(Mar. 31, 2011) The Supreme Court, sitting as a panel of seven judges, has abolished a 400-year-old law that grants expert witnesses testifying in court immunity from charges of breach of duty in contract or negligence. This law was based upon public policy over concern that expert witnesses should be able to provide “testimony freely without being inhibited by the fear of being sued.” (Arthur J S Hall v Simons  UKHL 38, British and Irish Legal Information Institute (BAILII) online databases.) There were also concerns that without immunity expert witnesses would be reluctant to give evidence that is contrary to their client's interest, if this may lead the client to sue them.
The role of immunity for expert witnesses has been under scrutiny for the past several years, in particular with regard to one high-profile case in which a mother was convicted of murdering her two young children and imprisoned based on the expert testimony of a doctor that was later found to be fundamentally flawed.
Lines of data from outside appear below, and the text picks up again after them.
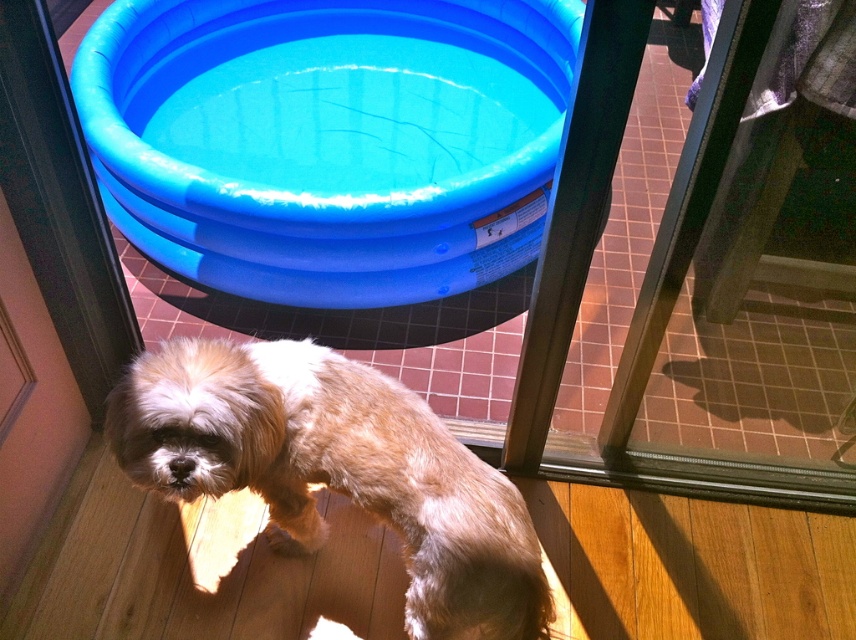
Question: Estimate the real-world distances between objects in this image. Which object is farther from the transparent glass door at center?

Choices:
 (A) golden fur dog at center
 (B) blue rubber pool at upper center

Answer: (B)

Question: Is blue rubber pool at upper center positioned in front of transparent glass door at center?

Choices:
 (A) no
 (B) yes

Answer: (A)

Question: Can you confirm if blue rubber pool at upper center is positioned to the right of golden fur dog at center?

Choices:
 (A) no
 (B) yes

Answer: (A)

Question: Which point appears closest to the camera in this image?

Choices:
 (A) (730, 480)
 (B) (325, 90)

Answer: (A)

Question: Which of the following is the farthest from the observer?

Choices:
 (A) (586, 60)
 (B) (431, 186)

Answer: (B)

Question: Does golden fur dog at center have a greater width compared to transparent glass door at center?

Choices:
 (A) no
 (B) yes

Answer: (A)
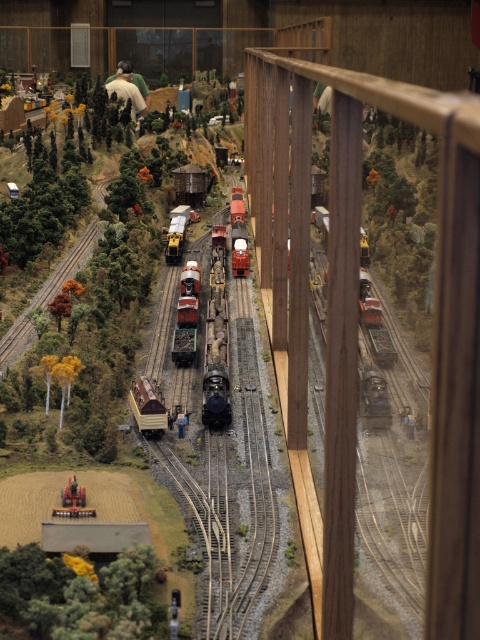
You are a visitor at the model railway exhibit and want to locate the matte brown wooden train car at center. According to the coordinate system where the bottom left corner is the origin, can you confirm if the matte brown wooden train car at center is positioned at point (147, 406)?

Yes, the matte brown wooden train car at center is located at point (147, 406) as per the coordinate system described.

You are a model railway enthusiast who wants to place a new train car between the matte brown wooden train car at center and the metallic silver train at center. Which train car should you attach it to if you want the new car to be closer to the shorter one?

Result: The matte brown wooden train car at center is shorter than the metallic silver train at center. Therefore, you should attach the new train car to the matte brown wooden train car at center to keep it closer to the shorter one.

You are a visitor at the model railway exhibit and want to take a photo of both the matte brown wooden train car at center and the metallic silver train at center. Based on their positions, which one should you focus on first to ensure both are in the frame?

The metallic silver train at center should be focused on first because the matte brown wooden train car at center is to its right, so positioning the camera to include both would require starting with the metallic silver train at center.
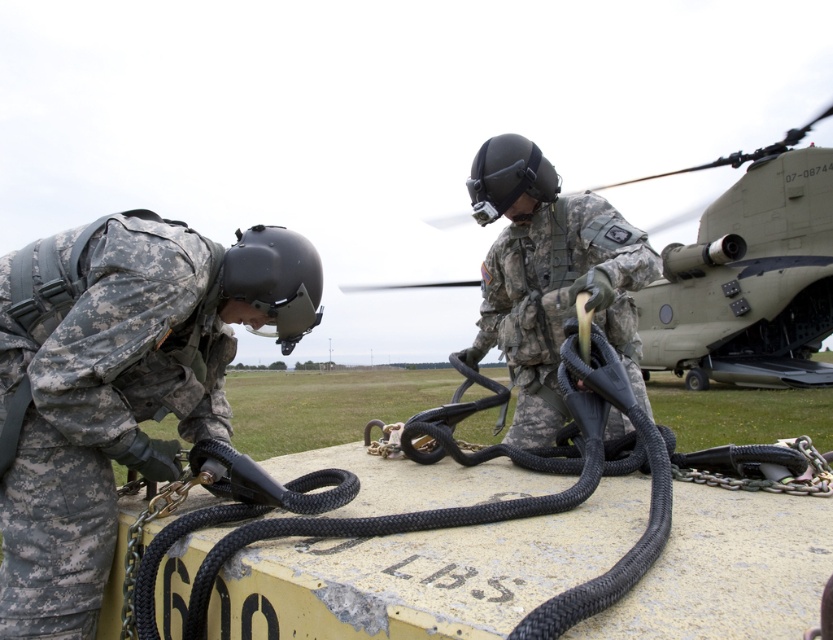
You are a military trainee observing the scene. You need to secure a 600 LBS object with the black braided rope at center and camouflage fabric helmet at center. Which object has a larger width that could help in securing the load?

The black braided rope at center has a larger width than the camouflage fabric helmet at center, so it would be more suitable for securing the 600 LBS object.

You are a military planner assessing the scene. The matte green helicopter at center and the camouflage fabric helmet at center are both in the center of the image. Which object is wider?

The matte green helicopter at center is wider than the camouflage fabric helmet at center.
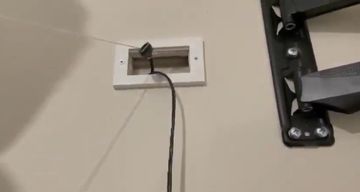
This screenshot has width=360, height=192. What are the coordinates of `black shelving bracket` in the screenshot? It's located at (306, 118).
At that time the role of immunity for expert witnesses was considered, but the Attorney General for England and Wales expressed concern that the courts should not decide the issue of immunity of expert witnesses.
In the current case, in a majority opinion, five of the Supreme Court Justices' (two dissented) compared the role of barristers, who, since a ruling in 2000, have no immunity, to that of expert witnesses and determined that witness immunity was inconsistent with the right to a fair trial. The Justices noted that the removal of immunity for barristers has neither hindered their ability to perform their duty nor led to an increase in legal claims against them. The Justices ruled that there was no justification for continuing expert witness immunity from suit for breach of duty and that it “would be quite wrong to perpetuate the immunity of expert witnesses out of mere conjecture that they will be reluctant to perform their duty to the court if they are not immune from suit for breach of duty.” (Per Lord Phillips, Jones (Appellant) v Kaney (Respondent)  UKSC 13, ¶ 57.)
The decision does not extend to “absolute privilege from claims in defamation, nor did it undermine the longstanding immunity of other witnesses in respect of litigation.” (New Judgment: Jones v Kaney  UKSC 13, UKSC Blog (Mar. 30, 2011); Jones (Appellant) v Kaney (Respondent) supra; Expert Witness Immunity Removed, THE INDEPENDENT (Mar. 30, 2011); Expert Witness Immunity 'Wrong,' BBC NEWS (July 10, 2006); Arthur J S Hall v Simons, supra; Expert Witness Immunity Under Threat – Part I, MEDICO LEGAL website (last visited Mar. 30, 2011).)